Could you tell us about the songs in the show? How were they selected?
There were clear choices for most songs. Some of them I have sung for some time. But also, Arnaud Maudeux, the director who knows me well and has been my director in the past, suggested some lesser known themes and I am delighted about this. Through this show we are trying to discover or re-discover the French songbook. Thanks to the work of our duo: Vocal – Double Bass, you will find songs from over a century totally transformed and successfully modernized.
What is your professional background?
I started on the flute at the age of six at the French School of Performing Arts (Le Conservatoire Classique), and continued for 10 years. I then entered the Opera School of Luccia Scappaticci (soloist at the Opéra de Paris). From the beginning I have been attracted to the performing arts….
Amazing encounters have drawn me more and more to the performing arts, allowing me to sing in France, the USA, the Caribbean… wherever I am taken …. Music is the best way to share emotions.
Rémi is above all a friend, a very talented musician. His role in the show is more than the one of a simple accompanist, he is an accomplice, a soul mate, sharing his musical emotion.
I am astounded by him each night as he gives of himself and reinvents himself at each performance.
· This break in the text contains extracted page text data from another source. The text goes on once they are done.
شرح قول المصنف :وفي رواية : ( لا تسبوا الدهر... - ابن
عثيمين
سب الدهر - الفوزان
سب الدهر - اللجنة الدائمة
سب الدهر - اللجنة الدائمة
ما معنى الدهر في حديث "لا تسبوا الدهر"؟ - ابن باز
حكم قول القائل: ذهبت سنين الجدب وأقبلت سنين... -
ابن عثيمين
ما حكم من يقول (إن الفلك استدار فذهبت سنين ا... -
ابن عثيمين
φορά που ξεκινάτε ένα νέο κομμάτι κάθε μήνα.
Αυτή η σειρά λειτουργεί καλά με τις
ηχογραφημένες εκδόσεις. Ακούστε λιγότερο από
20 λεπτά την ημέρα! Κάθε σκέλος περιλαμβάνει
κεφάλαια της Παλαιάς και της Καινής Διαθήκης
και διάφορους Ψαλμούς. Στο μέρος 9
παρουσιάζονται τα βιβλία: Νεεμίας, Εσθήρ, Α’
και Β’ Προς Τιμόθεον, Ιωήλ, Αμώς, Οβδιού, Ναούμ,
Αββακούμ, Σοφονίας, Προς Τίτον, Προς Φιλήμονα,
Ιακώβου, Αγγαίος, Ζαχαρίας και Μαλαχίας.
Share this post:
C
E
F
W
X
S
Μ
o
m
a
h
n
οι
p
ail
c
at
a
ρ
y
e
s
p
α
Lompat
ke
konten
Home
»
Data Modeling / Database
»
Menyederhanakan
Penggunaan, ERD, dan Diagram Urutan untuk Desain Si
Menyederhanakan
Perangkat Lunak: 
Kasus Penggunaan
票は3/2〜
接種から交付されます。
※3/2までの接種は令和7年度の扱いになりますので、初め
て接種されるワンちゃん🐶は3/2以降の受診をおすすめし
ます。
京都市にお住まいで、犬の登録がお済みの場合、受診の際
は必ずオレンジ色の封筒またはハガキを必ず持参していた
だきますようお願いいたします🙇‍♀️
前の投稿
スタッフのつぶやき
Re-inventing these ancient songs, giving them a new modern tone is a real challenge. It is a bet that we have taken as a duo. The obvious simplicity of our duo gives an incredible strength to our stage performance, each night, and the audience is always captivated and surprised. Without Rémi, Miss Tegree wouldn’t be so at ease in her Boudoir.
Would the show be appropriate for a younger audience?
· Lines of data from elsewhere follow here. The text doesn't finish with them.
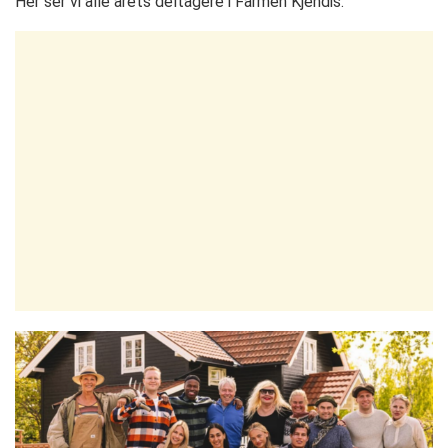
Her ser vi alle årets deltagere i Farmen Kjendis.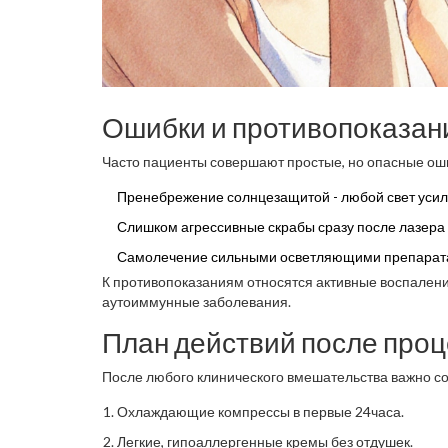
Ошибки и противопоказан
Часто пациенты совершают простые, но опасные ош
Пренебрежение солнцезащитой - любой свет усил
Слишком агрессивные скрабы сразу после лазера 
Самолечение сильными осветляющими препаратами
К противопоказаниям относятся активные воспалени
аутоиммунные заболевания.
План действий после про
После любого клинического вмешательства важно с
Охлаждающие компрессы в первые 24часа.
Легкие, гипоаллергенные кремы без отдушек.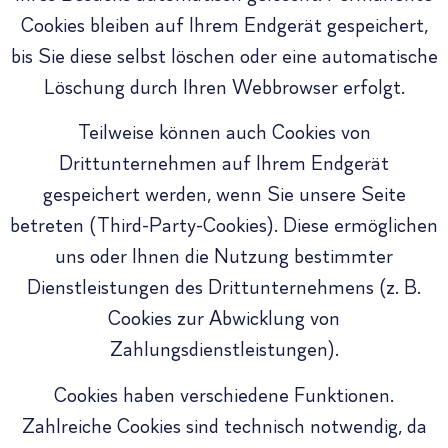
Cookies bleiben auf Ihrem Endgerät gespeichert,
bis Sie diese selbst löschen oder eine automatische
Löschung durch Ihren Webbrowser erfolgt.
Teilweise können auch Cookies von
Drittunternehmen auf Ihrem Endgerät
gespeichert werden, wenn Sie unsere Seite
betreten (Third-Party-Cookies). Diese ermöglichen
uns oder Ihnen die Nutzung bestimmter
Dienstleistungen des Drittunternehmens (z. B.
Cookies zur Abwicklung von
Zahlungsdienstleistungen).
Cookies haben verschiedene Funktionen.
Zahlreiche Cookies sind technisch notwendig, da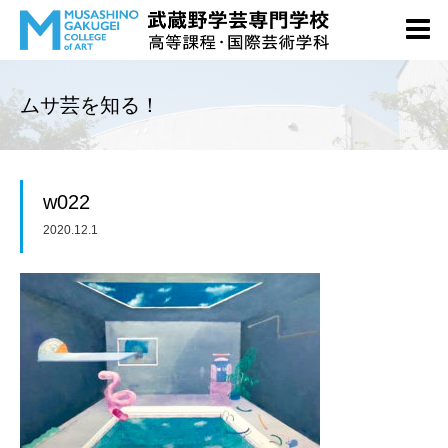
ムサ芸を知る！
w022
2020.12.1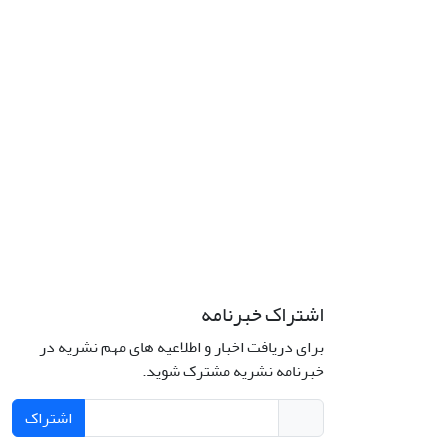
اشتراک خبرنامه
برای دریافت اخبار و اطلاعیه های مهم نشریه در
خبرنامه نشریه مشترک شوید.
اشتراک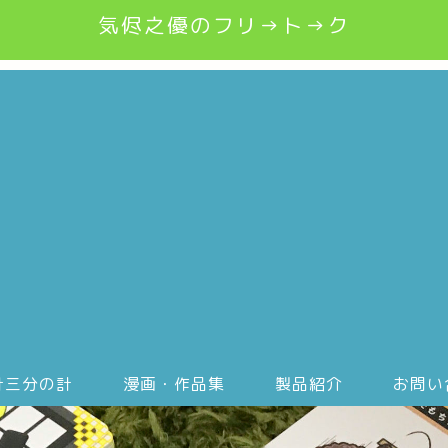
気侭之優のフリ→ト→ク
計三分の計
漫画・作品集
製品紹介
お問い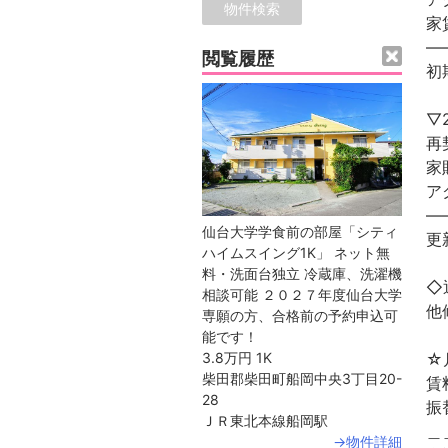
家
—
閲覧履歴
初
▽
再
家
ア
—
仙台大学学食前の部屋「シティ
更
ハイムスイング1K」 ネット無
料・洗面台独立 冷蔵庫、洗濯機
◇
相談可能 ２０２７年度仙台大学
他
専願の方、合格前の予約申込可
能です！
☆
3.8万円
1K
柴田郡柴田町船岡中央3丁目20-
28
ＪＲ東北本線船岡駅
＿
→物件詳細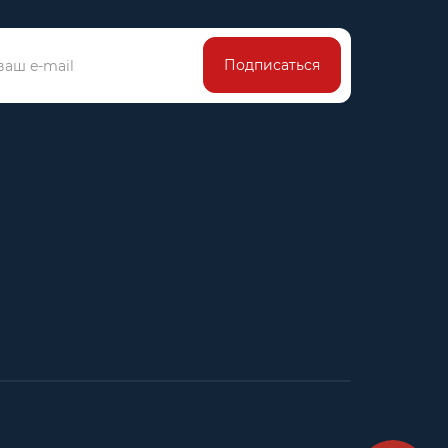
Подписаться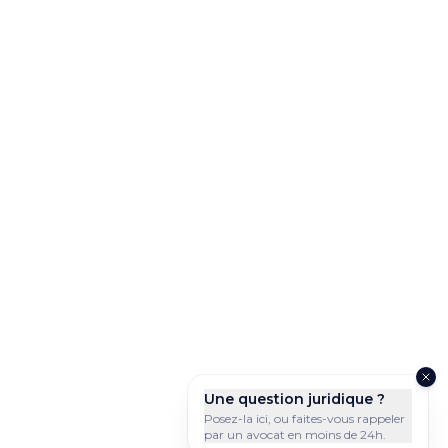
Une question juridique ?
Posez-la ici, ou faites-vous rappeler
par un avocat en moins de 24h.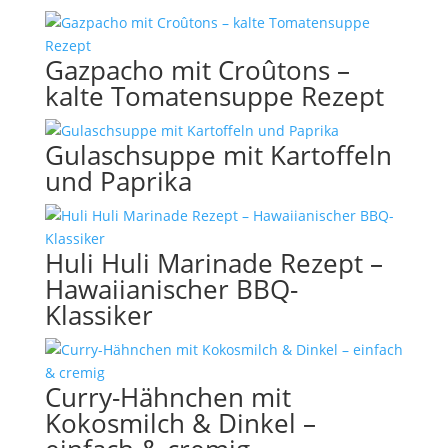
Gazpacho mit Croûtons –
kalte Tomatensuppe Rezept
Gulaschsuppe mit Kartoffeln
und Paprika
Huli Huli Marinade Rezept –
Hawaiianischer BBQ-
Klassiker
Curry-Hähnchen mit
Kokosmilch & Dinkel –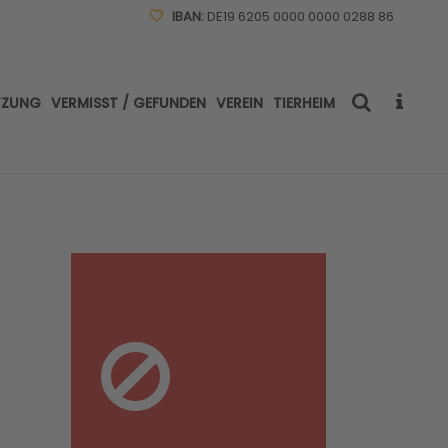
IBAN:
DE19 6205 0000 0000 0288 86
TZUNG
VERMISST / GEFUNDEN
VEREIN
TIERHEIM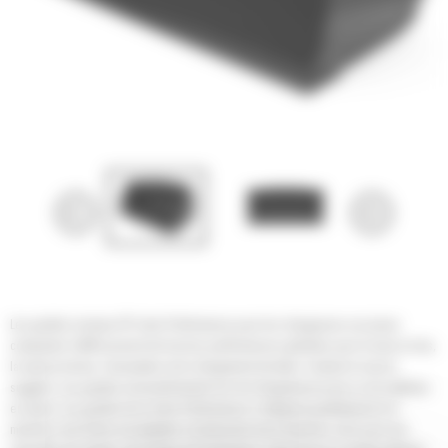
Les godets normaux GP série Performance pour les chargeuses sur pneus
compactes Cat® assurent de bonnes performances globales pour la mise en tas,
la reprise de tas, l'excavation et le chargement de talus. Comme le nom le
suggère, ces godets sont performants lors du chargement au tas ou de matériau
en place. Les godets de la série Performance s'intègrent parfaitement à la
machine: leur forme est adaptée à la timonerie de la machine, ainsi qu'à ses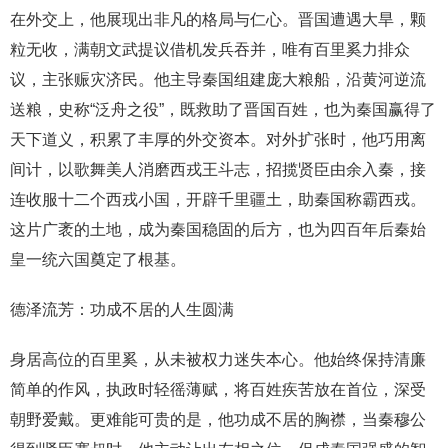
在外交上，他展现出非凡的格局与仁心。晋国遭遇大旱，颗
粒无收，满朝文武提议借机发兵吞并，唯有百里奚力排众
议，主张赈灾济民。他主导秦国组建庞大粮船，沿黄河逆流
送粮，史称“泛舟之役”，既救助了晋国百姓，也为秦国赢得了
天下道义，积累了丰厚的外交资本。对外扩张时，他巧用离
间计，以歌舞美人消磨西戎王斗志，招揽贤臣由余入秦，接
连收服十二个西戎小国，开辟千里疆土，助秦国称霸西戎。
这片广袤的土地，成为秦国稳固的后方，也为四百年后秦始
皇一统六国奠定了根基。
德泽流芳：功成不居的人生圆满
身居高位的百里奚，从未被权力迷失本心。他始终保持清廉
简单的作风，执政时轻徭薄赋，将百姓疾苦放在首位，深受
朝野爱戴。更难能可贵的是，他功成不居的胸襟，当秦穆公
Yes, the show is also appropriate for younger audiences, we have had many already. They love the lyrics of the songs, they are fun and witty, and the stage direction is playful. Kids see it literally even though it is a different story for the adults….
For someone who would like to experience a typical Parisian cabaret, do you have a recommendation?
As a Parisienne, I love the soul of “the City of Light”, its shows extraordinaires like the Moulin Rouge, where sequins and choreography of the French Cancan take us back to the Paris of the Belle Epoque.
I also love simpler venues, more unusual like “les 3 Baudets”, “le Divan du Monde”, “les 3 Maillets”, “la Vieille Grille” or the bistros where musicians come busking. To share true moments, raising a glass in your hand, singing in unison, with your voice, with your heart–this is what I love!
Thank you so much for sharing your story with us, Armelle!